O candidato da coligação Loures Primeiro foi o grande vencedor moral. Quando foi anunciada a sua candidatura ninguém vaticinava um resultado como o que obteve (21,55%). A tendência do PSD era uma perda constante na percentagem na votação, algo que vinha a acontecer desde 1989, com a candidatura de Pacheco Pereira (26,18%). Um quarto de século para inverter uma curva descendente, mas não foi só uma pequena viragem, foi uma subida de 5,55%, obtendo um resultado que não era alcançado desde 1993 com Malato Correia (21,66%). Aliás, após a separação de Odivelas do Município de Loures nunca nenhum candidato social-democrata obteve tantos votos, quer percentualmente, quer absolutos.

Outras candidaturas

O BE voltou a manter a quarta posição não conseguindo, novamente, a eleição de um vereador. Saiu derrotado, de forma clara, da luta que manteve com André Ventura, apesar de ter subido a percentagem de votos, passando de 3,15% para 3,55%.
O CDS-PP tinha como handicap a apresentação tardia da sua candidatura, após rutura com a coligação Primeiro Loures. Os seus objetivos não foram alcançados, apesar de se manterem como a quinta força no Concelho, pois estiveram longe, muito longe, de ficar à frente de André Ventura, um dos objetivos definido por Pedro Pestana Bastos.

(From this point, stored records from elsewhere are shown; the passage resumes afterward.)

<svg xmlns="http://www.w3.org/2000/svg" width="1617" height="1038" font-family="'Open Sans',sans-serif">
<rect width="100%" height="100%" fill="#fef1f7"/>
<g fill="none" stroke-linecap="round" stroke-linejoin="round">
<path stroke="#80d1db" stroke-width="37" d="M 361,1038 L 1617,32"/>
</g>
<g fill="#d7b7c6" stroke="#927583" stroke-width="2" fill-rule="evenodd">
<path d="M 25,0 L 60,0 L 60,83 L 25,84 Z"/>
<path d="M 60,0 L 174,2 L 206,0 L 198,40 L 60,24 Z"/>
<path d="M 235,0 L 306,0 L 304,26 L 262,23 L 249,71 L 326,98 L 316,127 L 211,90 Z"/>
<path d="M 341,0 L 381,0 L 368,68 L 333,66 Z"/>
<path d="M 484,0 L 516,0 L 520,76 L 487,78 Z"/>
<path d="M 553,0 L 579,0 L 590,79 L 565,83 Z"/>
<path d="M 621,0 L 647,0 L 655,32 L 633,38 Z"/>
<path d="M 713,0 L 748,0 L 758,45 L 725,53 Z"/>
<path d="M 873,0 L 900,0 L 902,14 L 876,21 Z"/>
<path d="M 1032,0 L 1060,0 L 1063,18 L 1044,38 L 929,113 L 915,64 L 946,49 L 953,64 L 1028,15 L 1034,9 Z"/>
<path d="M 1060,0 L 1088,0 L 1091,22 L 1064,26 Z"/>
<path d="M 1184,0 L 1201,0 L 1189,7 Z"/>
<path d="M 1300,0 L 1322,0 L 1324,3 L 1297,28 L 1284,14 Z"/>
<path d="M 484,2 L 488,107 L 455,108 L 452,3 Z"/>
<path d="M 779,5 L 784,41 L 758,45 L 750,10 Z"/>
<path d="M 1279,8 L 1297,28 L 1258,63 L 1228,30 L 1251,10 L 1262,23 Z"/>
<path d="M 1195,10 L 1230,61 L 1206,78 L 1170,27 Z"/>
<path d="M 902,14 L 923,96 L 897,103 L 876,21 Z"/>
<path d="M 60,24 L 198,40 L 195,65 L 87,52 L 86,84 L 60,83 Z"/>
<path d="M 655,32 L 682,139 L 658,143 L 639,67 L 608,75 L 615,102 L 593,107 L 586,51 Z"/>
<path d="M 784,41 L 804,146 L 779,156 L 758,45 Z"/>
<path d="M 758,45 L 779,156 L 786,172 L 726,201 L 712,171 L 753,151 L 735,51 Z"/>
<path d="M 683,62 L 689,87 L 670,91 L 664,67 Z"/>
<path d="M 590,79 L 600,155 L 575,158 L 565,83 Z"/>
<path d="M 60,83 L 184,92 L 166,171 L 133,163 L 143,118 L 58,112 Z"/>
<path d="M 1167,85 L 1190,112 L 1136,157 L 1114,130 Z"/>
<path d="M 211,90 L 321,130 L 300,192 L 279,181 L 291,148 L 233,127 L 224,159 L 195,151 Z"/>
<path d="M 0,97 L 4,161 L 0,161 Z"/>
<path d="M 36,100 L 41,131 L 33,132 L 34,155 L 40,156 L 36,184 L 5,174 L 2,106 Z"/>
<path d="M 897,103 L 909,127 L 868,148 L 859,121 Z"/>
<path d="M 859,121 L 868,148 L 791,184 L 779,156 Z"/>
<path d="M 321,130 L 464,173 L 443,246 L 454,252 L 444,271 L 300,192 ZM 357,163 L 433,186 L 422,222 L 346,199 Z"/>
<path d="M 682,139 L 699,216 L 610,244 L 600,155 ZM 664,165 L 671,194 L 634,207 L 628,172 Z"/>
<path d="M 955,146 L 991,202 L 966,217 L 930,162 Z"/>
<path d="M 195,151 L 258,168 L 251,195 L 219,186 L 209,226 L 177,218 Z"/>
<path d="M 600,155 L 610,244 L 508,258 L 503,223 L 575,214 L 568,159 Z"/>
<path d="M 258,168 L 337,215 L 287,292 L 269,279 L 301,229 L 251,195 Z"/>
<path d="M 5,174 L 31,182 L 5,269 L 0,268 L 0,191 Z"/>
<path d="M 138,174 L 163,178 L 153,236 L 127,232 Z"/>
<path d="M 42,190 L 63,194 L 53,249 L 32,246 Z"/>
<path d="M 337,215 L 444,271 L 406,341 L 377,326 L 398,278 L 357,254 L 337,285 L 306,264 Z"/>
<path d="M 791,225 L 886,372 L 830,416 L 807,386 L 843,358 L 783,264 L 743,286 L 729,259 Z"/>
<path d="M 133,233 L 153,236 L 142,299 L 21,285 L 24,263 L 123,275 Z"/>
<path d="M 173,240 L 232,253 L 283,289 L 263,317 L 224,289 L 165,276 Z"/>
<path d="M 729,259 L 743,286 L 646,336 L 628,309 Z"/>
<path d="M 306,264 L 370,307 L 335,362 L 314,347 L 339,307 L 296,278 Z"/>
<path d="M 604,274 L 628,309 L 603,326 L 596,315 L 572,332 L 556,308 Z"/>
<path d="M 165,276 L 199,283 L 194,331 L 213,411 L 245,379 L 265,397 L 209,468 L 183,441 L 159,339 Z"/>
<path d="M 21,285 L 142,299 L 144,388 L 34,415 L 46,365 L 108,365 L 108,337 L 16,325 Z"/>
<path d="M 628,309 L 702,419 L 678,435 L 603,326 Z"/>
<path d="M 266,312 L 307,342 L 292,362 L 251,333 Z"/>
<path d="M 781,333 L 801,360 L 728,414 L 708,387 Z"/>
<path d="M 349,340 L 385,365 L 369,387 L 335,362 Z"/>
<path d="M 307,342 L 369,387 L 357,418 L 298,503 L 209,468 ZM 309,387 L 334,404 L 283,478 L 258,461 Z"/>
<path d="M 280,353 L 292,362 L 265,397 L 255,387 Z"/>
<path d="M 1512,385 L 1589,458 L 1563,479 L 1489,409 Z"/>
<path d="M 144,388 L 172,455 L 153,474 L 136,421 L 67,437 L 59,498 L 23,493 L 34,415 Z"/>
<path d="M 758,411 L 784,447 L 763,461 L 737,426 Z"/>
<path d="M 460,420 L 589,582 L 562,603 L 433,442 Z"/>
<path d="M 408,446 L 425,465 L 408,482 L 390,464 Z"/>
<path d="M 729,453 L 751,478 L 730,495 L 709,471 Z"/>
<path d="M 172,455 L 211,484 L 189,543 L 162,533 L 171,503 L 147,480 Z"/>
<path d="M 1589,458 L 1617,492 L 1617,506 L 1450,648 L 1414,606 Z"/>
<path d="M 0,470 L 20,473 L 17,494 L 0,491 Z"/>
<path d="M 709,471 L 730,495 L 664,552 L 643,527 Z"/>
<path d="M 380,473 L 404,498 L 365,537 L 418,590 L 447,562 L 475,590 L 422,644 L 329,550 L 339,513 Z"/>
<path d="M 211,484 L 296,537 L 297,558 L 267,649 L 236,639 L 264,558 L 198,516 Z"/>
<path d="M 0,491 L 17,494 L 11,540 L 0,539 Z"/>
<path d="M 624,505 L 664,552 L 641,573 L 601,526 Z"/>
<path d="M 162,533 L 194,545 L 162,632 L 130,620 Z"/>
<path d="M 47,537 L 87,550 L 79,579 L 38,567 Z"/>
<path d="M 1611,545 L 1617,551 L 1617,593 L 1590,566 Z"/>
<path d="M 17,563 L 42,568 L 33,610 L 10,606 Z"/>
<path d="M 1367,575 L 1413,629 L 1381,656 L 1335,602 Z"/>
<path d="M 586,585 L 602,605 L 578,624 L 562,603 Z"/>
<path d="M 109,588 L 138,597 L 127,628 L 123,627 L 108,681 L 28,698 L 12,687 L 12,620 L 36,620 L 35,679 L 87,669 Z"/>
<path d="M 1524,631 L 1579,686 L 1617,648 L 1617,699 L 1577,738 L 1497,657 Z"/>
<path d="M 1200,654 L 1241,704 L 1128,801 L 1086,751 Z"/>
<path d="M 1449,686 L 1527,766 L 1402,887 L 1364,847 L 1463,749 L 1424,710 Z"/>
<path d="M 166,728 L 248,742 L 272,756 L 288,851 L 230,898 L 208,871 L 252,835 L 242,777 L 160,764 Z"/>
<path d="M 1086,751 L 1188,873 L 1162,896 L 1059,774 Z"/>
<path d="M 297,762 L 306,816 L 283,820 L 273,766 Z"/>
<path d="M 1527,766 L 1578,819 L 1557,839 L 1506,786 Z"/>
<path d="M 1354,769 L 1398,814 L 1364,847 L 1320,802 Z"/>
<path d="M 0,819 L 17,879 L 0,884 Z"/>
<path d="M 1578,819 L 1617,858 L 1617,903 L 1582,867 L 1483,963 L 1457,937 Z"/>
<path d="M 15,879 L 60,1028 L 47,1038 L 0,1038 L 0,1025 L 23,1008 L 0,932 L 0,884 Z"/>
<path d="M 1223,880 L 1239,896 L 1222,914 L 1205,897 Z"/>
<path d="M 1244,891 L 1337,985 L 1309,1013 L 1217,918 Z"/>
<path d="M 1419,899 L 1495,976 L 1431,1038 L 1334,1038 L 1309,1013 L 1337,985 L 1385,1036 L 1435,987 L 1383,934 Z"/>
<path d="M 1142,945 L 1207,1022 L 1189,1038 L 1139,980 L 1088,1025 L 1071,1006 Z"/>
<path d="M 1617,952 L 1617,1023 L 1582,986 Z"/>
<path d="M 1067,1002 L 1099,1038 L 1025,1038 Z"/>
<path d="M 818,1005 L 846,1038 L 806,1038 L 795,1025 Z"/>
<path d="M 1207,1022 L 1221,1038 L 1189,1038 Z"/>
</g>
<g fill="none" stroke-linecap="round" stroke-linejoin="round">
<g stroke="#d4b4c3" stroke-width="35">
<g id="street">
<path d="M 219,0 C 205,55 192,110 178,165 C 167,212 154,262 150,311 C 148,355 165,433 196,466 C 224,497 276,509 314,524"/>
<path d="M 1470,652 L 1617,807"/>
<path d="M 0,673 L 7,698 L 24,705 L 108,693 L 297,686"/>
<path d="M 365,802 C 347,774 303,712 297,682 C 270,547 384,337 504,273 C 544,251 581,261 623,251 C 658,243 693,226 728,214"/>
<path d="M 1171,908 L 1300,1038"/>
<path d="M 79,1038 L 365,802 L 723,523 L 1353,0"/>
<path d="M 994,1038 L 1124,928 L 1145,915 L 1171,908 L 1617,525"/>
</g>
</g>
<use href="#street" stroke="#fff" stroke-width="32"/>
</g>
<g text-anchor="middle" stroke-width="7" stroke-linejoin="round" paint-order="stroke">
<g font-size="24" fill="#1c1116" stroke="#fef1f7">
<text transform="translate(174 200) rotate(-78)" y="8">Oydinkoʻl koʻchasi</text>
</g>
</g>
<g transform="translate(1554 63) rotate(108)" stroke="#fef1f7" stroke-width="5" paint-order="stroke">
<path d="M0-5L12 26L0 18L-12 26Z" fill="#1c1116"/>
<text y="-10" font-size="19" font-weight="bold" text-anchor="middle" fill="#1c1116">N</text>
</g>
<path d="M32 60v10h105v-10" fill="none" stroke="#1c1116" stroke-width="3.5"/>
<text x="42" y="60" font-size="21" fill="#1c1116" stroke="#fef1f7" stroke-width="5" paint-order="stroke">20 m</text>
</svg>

A percentagem de votação também desceu, passou de 3,07% para 2,86%.
O sexto classificado voltou a ser o PCTP/MRPP, apesar de ter descido de 2,90% para 2,55%.
Destaque para o PAN que, na sua primeira participação nas autárquicas de Loures, obteve uma votação de 2,08%, alcançando 1 824 votos, o que tem alguma relevância.

Curiosidades

- A CDU tem dois terços de vitórias nas eleições para o Município, 8 em 12.
- O número de mulheres eleitas vereadoras dobrou em relação a 2013. Além das reeleições de Sónia Paixão (PS) e Maria Eugénia Coelho (CDU), juntam-se Rita Leão (PS) e Ivone Gonçalves (Primeiro Loures).
- As autárquicas de 2017 foram aquela s em que houve um maior número de candidatos à liderança do Município, 10. O anterior máximo datava de 1997, com oito candidaturas.
- A situação de o vencedor das eleições ter o mesmo número de vereadores que o segundo partido mais votado não é novidade, pois tal já aconteceu em 1993, quando Demétrio Alves (CDU) venceu António Costa (PS), tendo ficado com quatro vereadores cada um. Também, nesse ano, o PSD obteve três vereadores, tal como agora.
- Apesar de a abstenção ter baixado (47,69%), em comparação com 2013 (50,54%), foi o segundo pior resultado de sempre.